I did get something out of church today about journal writing. I dont keep a journal very well but it has been suggested to me that a blog is kind of like a journal and it can be a record of my life.

4 comments:

Sheyenne said...

Hey Alison,
Sundays are very difficult when it's just you and the kids. Don't feel bad about that at all. In fact, I have help and I'm still usually yelling by the time we're trying to load into the car. I guess we can both try to get better. And using a blog as a journal was the whole reason I started one as well. I'm just not motivated enough to actually put pen to paper. This is a great idea, and you can even do pictures! Gotta love it.

Robin said...

Alison, I know how you feel. Last week, for me, was the worst Sunday I've had in a long time. I actually was going to leave after Sacrament, because I was so fed up with my inability to handle my kids during church, but I drove a couple of blocks and then turned around and came back with the idea that, surely, if I got one thing out of the rest of the meetings, it would be worthwhile. Of course, I did and it all turned out OK. Since then, I have been praying to have more compassion on my kids. (And they don't call me the Compassionate Service Leader for nothing--LOL) The kids didn't act much better today, but for some reason, I ended up having a wonderful Sunday at church. I think the change of heart had to do with the object of my fast and the prayers I've had this week. It definitely helped, anyway.
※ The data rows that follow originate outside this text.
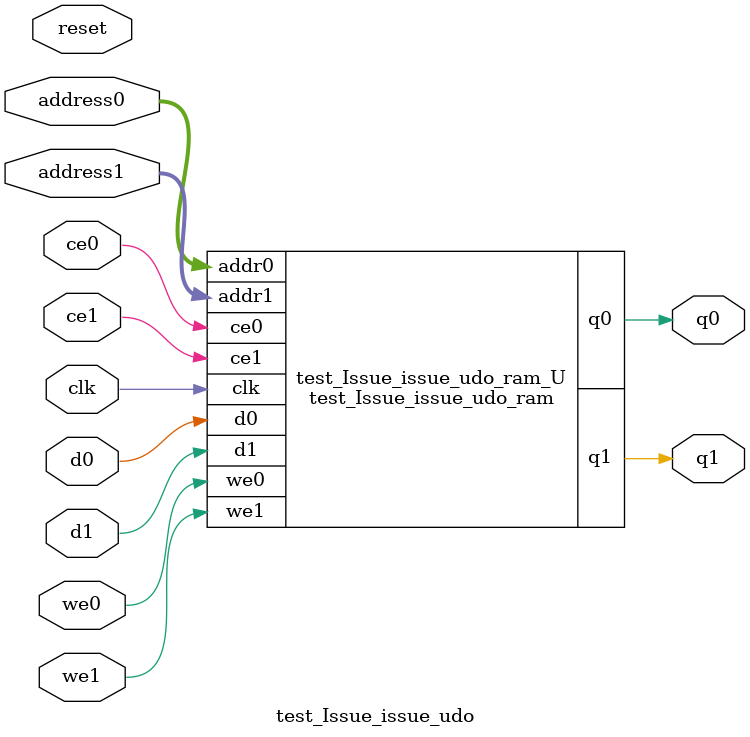
<source format=v>

`timescale 1 ns / 1 ps
module test_Issue_issue_udo_ram (addr0, ce0, d0, we0, q0, addr1, ce1, d1, we1, q1,  clk);

parameter DWIDTH = 1;
parameter AWIDTH = 2;
parameter MEM_SIZE = 4;

input[AWIDTH-1:0] addr0;
input ce0;
input[DWIDTH-1:0] d0;
input we0;
output reg[DWIDTH-1:0] q0;
input[AWIDTH-1:0] addr1;
input ce1;
input[DWIDTH-1:0] d1;
input we1;
output reg[DWIDTH-1:0] q1;
input clk;

(* ram_style = "block" *)reg [DWIDTH-1:0] ram[0:MEM_SIZE-1];




always @(posedge clk)  
begin 
    if (ce0) 
    begin
        if (we0) 
        begin 
            ram[addr0] <= d0; 
            q0 <= d0;
        end 
        else 
            q0 <= ram[addr0];
    end
end


always @(posedge clk)  
begin 
    if (ce1) 
    begin
        if (we1) 
        begin 
            ram[addr1] <= d1; 
            q1 <= d1;
        end 
        else 
            q1 <= ram[addr1];
    end
end


endmodule


`timescale 1 ns / 1 ps
module test_Issue_issue_udo(
    reset,
    clk,
    address0,
    ce0,
    we0,
    d0,
    q0,
    address1,
    ce1,
    we1,
    d1,
    q1);

parameter DataWidth = 32'd1;
parameter AddressRange = 32'd4;
parameter AddressWidth = 32'd2;
input reset;
input clk;
input[AddressWidth - 1:0] address0;
input ce0;
input we0;
input[DataWidth - 1:0] d0;
output[DataWidth - 1:0] q0;
input[AddressWidth - 1:0] address1;
input ce1;
input we1;
input[DataWidth - 1:0] d1;
output[DataWidth - 1:0] q1;



test_Issue_issue_udo_ram test_Issue_issue_udo_ram_U(
    .clk( clk ),
    .addr0( address0 ),
    .ce0( ce0 ),
    .we0( we0 ),
    .d0( d0 ),
    .q0( q0 ),
    .addr1( address1 ),
    .ce1( ce1 ),
    .we1( we1 ),
    .d1( d1 ),
    .q1( q1 ));

endmodule


</source>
You are awesome, and you are definitely among friends who know the feeling!

By the way, Zachary was asking this afternoon when you, Eddie, Grace and the baby were going to come over and visit. What should I tell him?

Jules said...

Ditto what everyone has said about Sundays! It doesn't help that church starts after naps should start, so everyone is especially difficult at my house! I frequently just want to stay home and let everyone sleep! But, come January and that all will change. It will be more of a race of who can wake up and get out of the door as fast as possible, and still be on time! :)

And, I have to add that Seth's loves you as his teachers, and doesn't mind at all when there is game playing. In fact, I am sure all the kids consider it a special treat. In regards to last week, Seth told me that they got to play games and added something to the extent of "but it is good to play games because all of that learning at church can just make you so tired. So, you need a break." Maybe I should suggest that for Gospel Doctrine... :) kidding! But seriously, you do a fabulous job in their class!!!!!!!!!!!!!!!!!!!!!!!!!!!!!!!!!!!!!!!!!!!!!!!!!!!!!!!!!!!!!!!!!

Kevin said...

I can't really add to the parenting factor YET... but as far as Sunday's go I have trouble getting going sometimes. We only get Sunday mornings off over here. They say when you're deployed you make crazy money but in actuality I figure I make just above $5 an hour based on the number of hours I put in. So when Sundays come along even with my alarm set I sometimes sleep in to recover from the long week. I usually feel pretty bad about it because Church really helps me recharge and reset for the new week but as my wife has put it... maybe God understands how little sleep I get and it's not so bad to get a few extra winks from time to time.
Reading your blog... believe it or not... gets me excited in a weird way for having kids to get frazzled over. My tune may change when I have kids... but I think the most selfless thing a person can do is raise children. Keep up the good work.